#### 要求:
续写这篇讲用Python抓取贴吧帖子标题、时间和链接的文字，从它的最后一行之后写起。

#### 给定文段:
⁂
1. 网站分析
想要的内容有标题、时间和帖子跳转链接
查看网站源代码,发现想要的内容就在里面,那就好办了,直接上正则,当然beautifulsoup也不是不可以
2. Python源码
import requests
import re
from prettytable import PrettyTable
headers = {
'User-Agent': 'Mozilla/5.0 (Windows NT 10.0; Win64; x64; rv:109.0) Gecko/20100101 Firefox/114.0'
}
x = PrettyTable(["标题", "时间", "链接"])
x.align["标题"] = "l"
// 这里会整合三页内容,想要多少页,就把101改成50*(页数-1)+1
for i in range(0, 101, 50):
resp = requests.get(f'https://tieba.baidu.com/f?kw=%E5%8D%9A%E5%B0%94%E7%89%B9&ie=utf-8&pn={i}', headers=headers)
with open(file='1.html', mode='w', encoding='utf-8') as f:
f.write(resp.text)
⁂
#### 所示材料:

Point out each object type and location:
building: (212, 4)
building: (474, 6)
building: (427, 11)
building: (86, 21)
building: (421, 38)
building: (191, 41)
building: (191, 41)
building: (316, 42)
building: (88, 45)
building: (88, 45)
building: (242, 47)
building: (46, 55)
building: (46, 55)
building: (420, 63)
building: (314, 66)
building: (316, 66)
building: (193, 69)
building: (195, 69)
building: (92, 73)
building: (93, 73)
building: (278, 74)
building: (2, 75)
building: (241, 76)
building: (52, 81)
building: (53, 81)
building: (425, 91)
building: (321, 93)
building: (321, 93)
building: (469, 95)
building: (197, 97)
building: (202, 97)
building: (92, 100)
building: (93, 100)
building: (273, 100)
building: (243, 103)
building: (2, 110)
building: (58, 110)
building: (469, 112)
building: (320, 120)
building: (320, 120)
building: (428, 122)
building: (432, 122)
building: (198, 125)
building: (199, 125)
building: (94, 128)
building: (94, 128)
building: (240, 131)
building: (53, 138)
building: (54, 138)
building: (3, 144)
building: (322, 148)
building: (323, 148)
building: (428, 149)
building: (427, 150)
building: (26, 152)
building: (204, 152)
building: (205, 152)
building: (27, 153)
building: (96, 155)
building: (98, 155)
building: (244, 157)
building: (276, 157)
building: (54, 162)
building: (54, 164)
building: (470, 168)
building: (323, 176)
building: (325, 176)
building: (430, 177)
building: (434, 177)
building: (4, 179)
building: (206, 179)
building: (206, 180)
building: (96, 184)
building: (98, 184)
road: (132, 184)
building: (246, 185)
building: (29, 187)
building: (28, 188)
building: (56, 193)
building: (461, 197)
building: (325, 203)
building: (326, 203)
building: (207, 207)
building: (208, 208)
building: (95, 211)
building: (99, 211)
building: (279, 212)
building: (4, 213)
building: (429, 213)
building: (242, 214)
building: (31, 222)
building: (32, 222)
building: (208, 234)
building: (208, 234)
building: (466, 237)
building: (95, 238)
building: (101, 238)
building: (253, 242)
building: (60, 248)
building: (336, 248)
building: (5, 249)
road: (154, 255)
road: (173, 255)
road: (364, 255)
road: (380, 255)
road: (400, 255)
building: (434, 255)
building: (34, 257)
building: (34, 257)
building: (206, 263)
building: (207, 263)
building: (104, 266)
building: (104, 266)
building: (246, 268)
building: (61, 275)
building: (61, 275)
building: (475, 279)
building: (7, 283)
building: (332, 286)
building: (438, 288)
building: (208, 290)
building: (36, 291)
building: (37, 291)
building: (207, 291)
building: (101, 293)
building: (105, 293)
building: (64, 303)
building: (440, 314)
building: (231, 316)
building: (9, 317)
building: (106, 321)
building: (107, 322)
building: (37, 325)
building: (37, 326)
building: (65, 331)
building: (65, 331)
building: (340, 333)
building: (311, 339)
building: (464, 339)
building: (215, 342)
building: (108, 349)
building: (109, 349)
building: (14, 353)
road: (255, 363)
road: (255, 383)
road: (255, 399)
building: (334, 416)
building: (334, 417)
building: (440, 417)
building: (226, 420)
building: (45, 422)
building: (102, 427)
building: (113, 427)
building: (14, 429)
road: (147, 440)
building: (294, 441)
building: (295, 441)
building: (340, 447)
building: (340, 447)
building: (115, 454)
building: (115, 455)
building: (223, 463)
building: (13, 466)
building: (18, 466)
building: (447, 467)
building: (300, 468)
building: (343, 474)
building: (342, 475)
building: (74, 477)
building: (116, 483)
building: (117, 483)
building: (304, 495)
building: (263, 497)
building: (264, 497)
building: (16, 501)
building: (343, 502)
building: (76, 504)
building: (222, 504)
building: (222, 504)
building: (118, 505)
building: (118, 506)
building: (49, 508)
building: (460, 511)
⁂
#### 输出如下:
obj = re.compile('<a rel="noopener" href="/p/(?P<url>.*?)" title="(?P<title>.*?)".*?<span class="pull-right is_show_create_time" title="创建时间">(?P<time>.*?)</span>', re.S)
title = obj.finditer(resp.text)
for i in title:
x.add_row([i.group('title'), i.group('time'), 'https://tieba.baidu.com/p/' + i.group('url')])
print(x)
3. 效果展示
ps:好久没玩爬虫了,但是在网页版逛吧时看到很多广告让我很不爽,故写下此脚本。